> _Extrait_:

----------

Elles sont de ce fait moins visibles, ce qui a toute son importance si l’on se réfère, par extension, à la théorie du rôle social. Être moins visibles implique aussi d’être perçues comme moins efficaces, moins performantes et moins influentes. Dans cette position, elles ne jouent pas non plus le rôle de modèle pour les plus jeunes, qui peuvent se sentir non encouragées voire découragées. Les femmes ont d’ailleurs moins d’accès au mentorat, qui reste nécessaire pour accéder à la position de professeure.
Tout cela concourt à ce que les femmes aient moins d’opportunités de prouver leur légitimité dans leur domaine d’expertise, d’accéder au statut d’expertes et d’être reconnues comme telles. Une multitude de facteurs externes viennent complexifier la progression des femmes comme les biais de genre qui subsistent en médecine, le sexisme ordinaire, la charge domestique qui incombe plus aux femmes, le harcèlement.

----------

> _Données sources_:
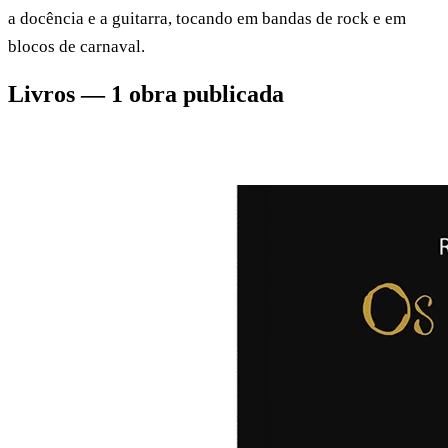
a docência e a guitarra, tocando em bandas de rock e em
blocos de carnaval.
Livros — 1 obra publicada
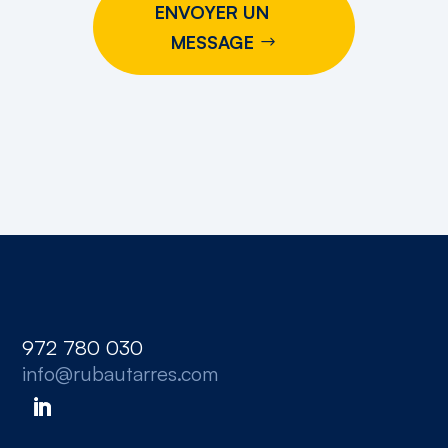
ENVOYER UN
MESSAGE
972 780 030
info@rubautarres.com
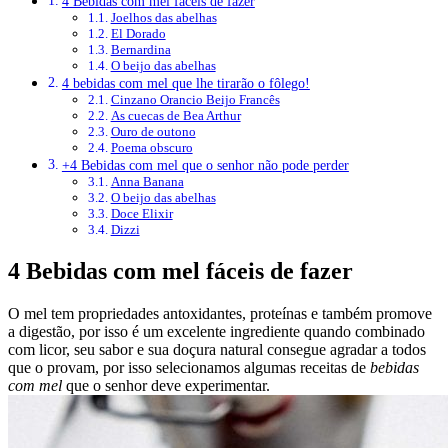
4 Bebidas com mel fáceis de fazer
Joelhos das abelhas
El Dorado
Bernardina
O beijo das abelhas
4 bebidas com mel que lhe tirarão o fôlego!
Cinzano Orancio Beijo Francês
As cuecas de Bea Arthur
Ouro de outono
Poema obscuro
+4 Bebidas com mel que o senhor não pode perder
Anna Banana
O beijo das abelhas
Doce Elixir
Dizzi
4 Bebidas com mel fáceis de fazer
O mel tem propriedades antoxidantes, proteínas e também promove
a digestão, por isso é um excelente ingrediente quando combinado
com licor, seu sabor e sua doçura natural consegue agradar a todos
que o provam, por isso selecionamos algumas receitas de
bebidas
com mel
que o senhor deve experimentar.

----------

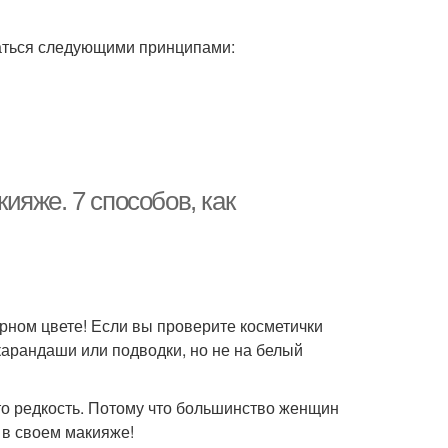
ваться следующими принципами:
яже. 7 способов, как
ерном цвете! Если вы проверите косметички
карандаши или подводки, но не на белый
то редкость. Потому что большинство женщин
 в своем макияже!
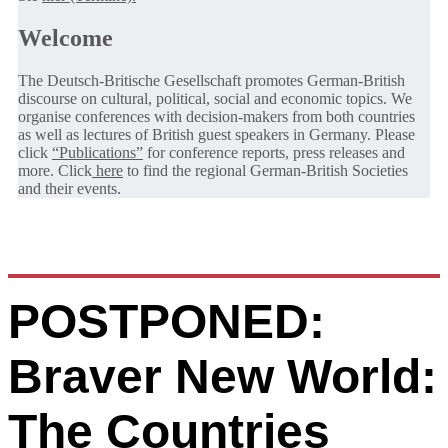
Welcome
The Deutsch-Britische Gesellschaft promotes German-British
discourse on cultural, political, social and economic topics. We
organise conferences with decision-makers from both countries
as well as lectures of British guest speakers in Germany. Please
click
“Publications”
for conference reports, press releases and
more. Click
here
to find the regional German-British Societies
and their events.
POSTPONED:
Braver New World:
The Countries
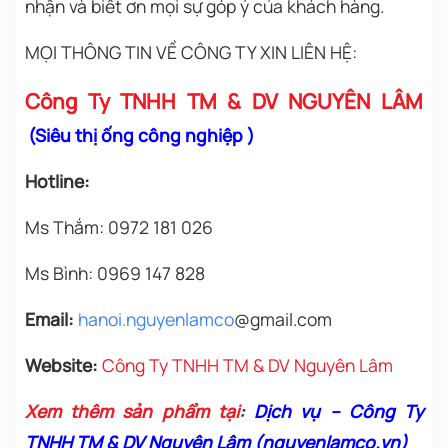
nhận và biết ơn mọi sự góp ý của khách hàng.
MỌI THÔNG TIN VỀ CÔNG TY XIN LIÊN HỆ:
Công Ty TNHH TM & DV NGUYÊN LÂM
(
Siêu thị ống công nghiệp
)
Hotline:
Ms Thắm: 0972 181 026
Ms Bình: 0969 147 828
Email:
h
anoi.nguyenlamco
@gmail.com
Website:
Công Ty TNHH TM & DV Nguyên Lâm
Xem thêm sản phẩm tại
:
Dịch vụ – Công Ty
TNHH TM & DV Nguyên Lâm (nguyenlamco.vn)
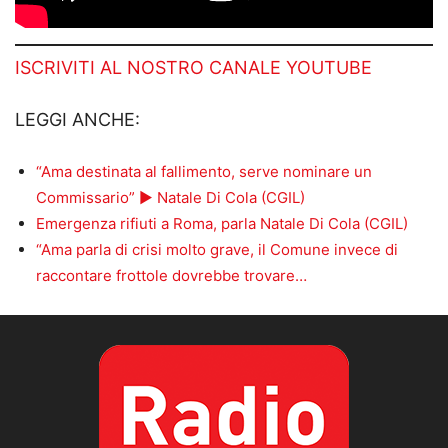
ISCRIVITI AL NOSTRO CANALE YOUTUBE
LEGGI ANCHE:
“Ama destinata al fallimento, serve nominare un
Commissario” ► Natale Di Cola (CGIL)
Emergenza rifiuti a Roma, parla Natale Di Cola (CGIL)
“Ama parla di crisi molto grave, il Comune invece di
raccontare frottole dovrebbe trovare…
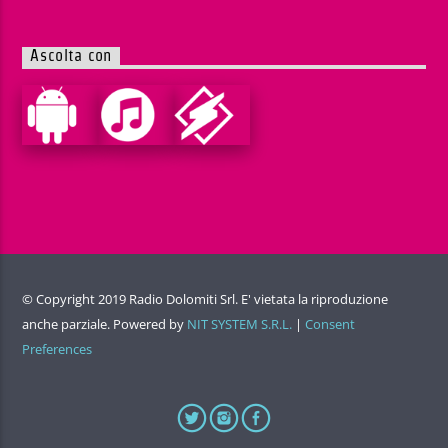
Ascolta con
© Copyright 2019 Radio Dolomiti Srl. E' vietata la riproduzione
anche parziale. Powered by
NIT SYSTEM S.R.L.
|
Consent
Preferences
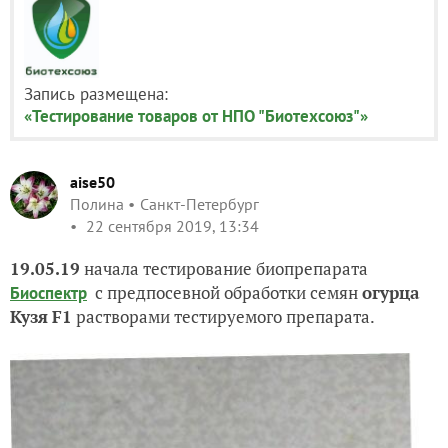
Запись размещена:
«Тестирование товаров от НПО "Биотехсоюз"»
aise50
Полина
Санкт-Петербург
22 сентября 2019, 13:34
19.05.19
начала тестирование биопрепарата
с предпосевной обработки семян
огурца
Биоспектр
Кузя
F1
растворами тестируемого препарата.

----------

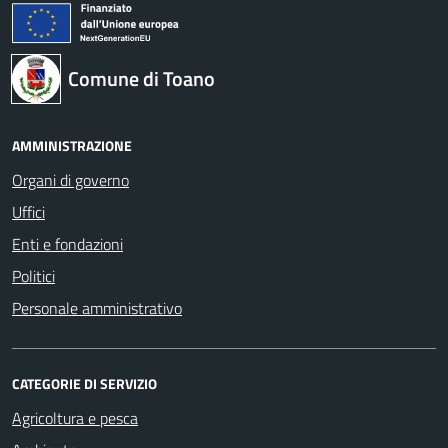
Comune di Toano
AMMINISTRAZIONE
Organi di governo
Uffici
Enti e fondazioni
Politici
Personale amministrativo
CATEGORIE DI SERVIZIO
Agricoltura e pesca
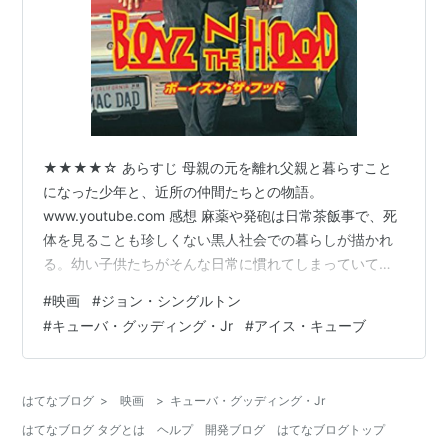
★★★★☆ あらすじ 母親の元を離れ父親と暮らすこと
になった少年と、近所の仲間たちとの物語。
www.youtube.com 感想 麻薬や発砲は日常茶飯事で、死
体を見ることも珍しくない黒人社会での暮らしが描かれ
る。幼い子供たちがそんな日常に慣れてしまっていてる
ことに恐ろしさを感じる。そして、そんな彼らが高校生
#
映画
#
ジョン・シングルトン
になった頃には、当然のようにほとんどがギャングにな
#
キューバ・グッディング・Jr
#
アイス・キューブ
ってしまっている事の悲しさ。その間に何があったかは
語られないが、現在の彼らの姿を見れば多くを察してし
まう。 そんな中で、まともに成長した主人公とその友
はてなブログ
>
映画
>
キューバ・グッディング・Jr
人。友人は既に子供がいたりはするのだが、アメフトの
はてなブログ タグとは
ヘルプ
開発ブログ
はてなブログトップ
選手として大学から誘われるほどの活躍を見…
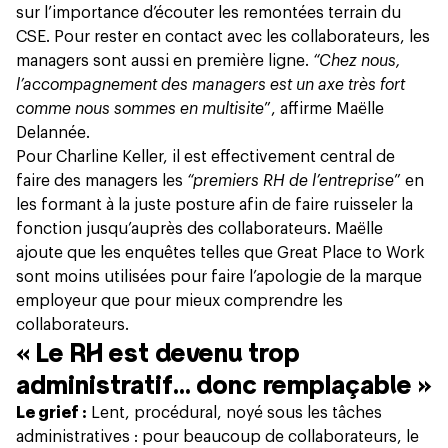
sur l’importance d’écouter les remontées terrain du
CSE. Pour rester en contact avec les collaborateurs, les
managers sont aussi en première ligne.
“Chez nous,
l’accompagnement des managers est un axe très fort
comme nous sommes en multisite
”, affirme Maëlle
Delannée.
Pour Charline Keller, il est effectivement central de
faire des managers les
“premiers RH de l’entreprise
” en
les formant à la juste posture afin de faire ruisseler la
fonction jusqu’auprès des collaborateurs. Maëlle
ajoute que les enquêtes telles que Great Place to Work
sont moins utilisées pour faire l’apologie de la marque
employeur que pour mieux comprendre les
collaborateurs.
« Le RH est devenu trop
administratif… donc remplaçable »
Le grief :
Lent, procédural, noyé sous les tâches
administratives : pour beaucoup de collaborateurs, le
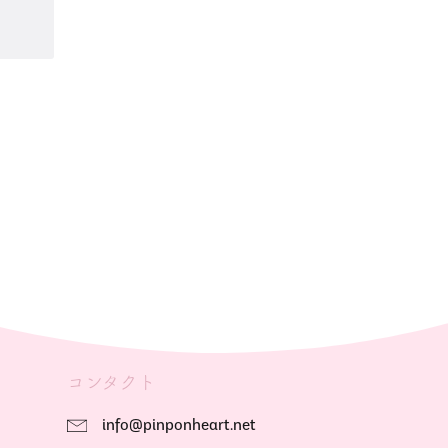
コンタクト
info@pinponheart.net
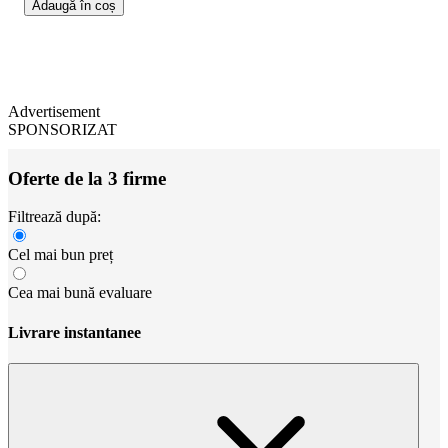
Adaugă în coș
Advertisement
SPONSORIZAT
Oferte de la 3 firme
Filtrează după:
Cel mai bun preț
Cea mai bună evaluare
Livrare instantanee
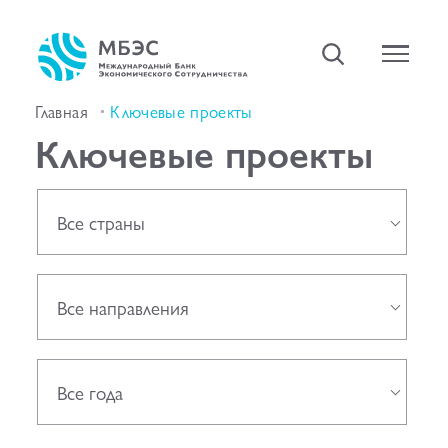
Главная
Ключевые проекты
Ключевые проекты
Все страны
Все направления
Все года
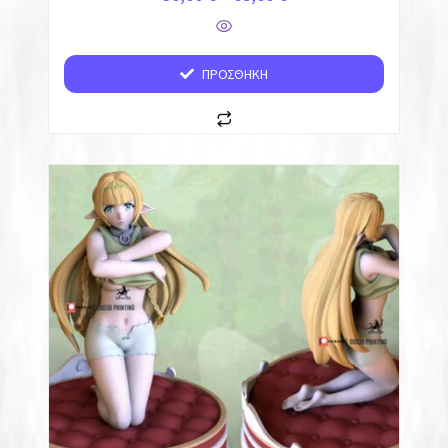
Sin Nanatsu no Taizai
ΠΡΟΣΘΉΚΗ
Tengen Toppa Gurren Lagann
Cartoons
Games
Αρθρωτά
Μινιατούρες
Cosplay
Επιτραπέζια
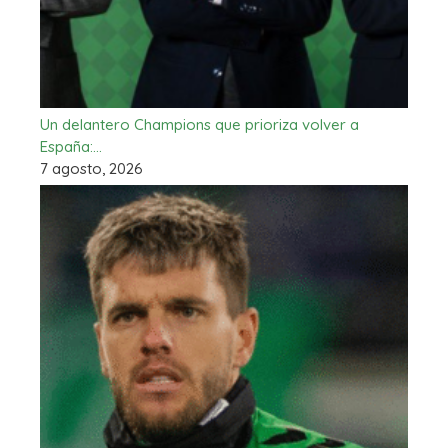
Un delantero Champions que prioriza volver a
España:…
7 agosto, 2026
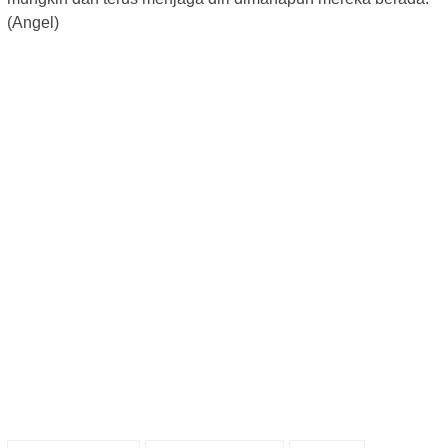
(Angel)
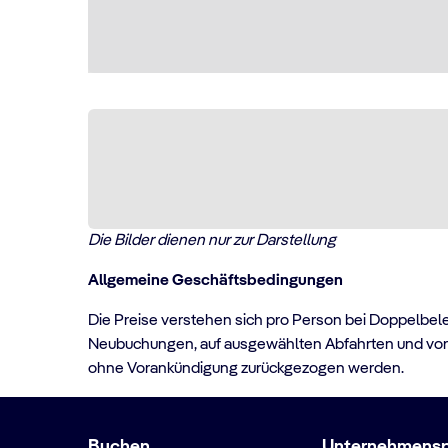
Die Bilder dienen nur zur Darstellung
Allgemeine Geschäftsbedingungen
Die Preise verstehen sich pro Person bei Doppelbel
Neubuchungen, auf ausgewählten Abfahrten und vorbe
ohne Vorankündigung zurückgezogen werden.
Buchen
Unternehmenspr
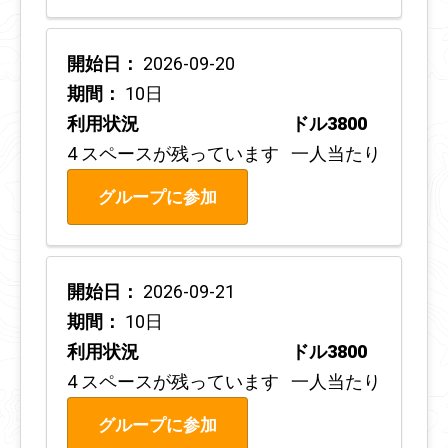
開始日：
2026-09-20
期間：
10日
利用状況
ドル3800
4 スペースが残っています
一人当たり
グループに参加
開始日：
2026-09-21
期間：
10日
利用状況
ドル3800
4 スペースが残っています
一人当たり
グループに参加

----------

> _Consigne A_: Selon l'extrait, pourquoi le fait d'avoir moins accès au mentorat est-il un frein pour les femmes ? Répondez en une à trois phrases.
> _Consigne B_: Résumez l'extrait en deux phrases.
Les données viennent d'une autre source.

> _Réponse A_: Le mentorat reste nécessaire pour accéder à la position de professeure. Comme les femmes y ont moins accès, il leur est plus difficile d'atteindre ce poste.

> _Réponse B_: Moins visibles, les femmes sont perçues comme moins efficaces, moins performantes et moins influentes, ne servent pas de modèle aux plus jeunes et ont moins accès au mentorat nécessaire pour devenir professeure. Cela leur laisse moins d'occasions d'être reconnues comme expertes, tandis que des facteurs externes comme les biais de genre en médecine, le sexisme ordinaire, la charge domestique et le harcèlement compliquent leur progression.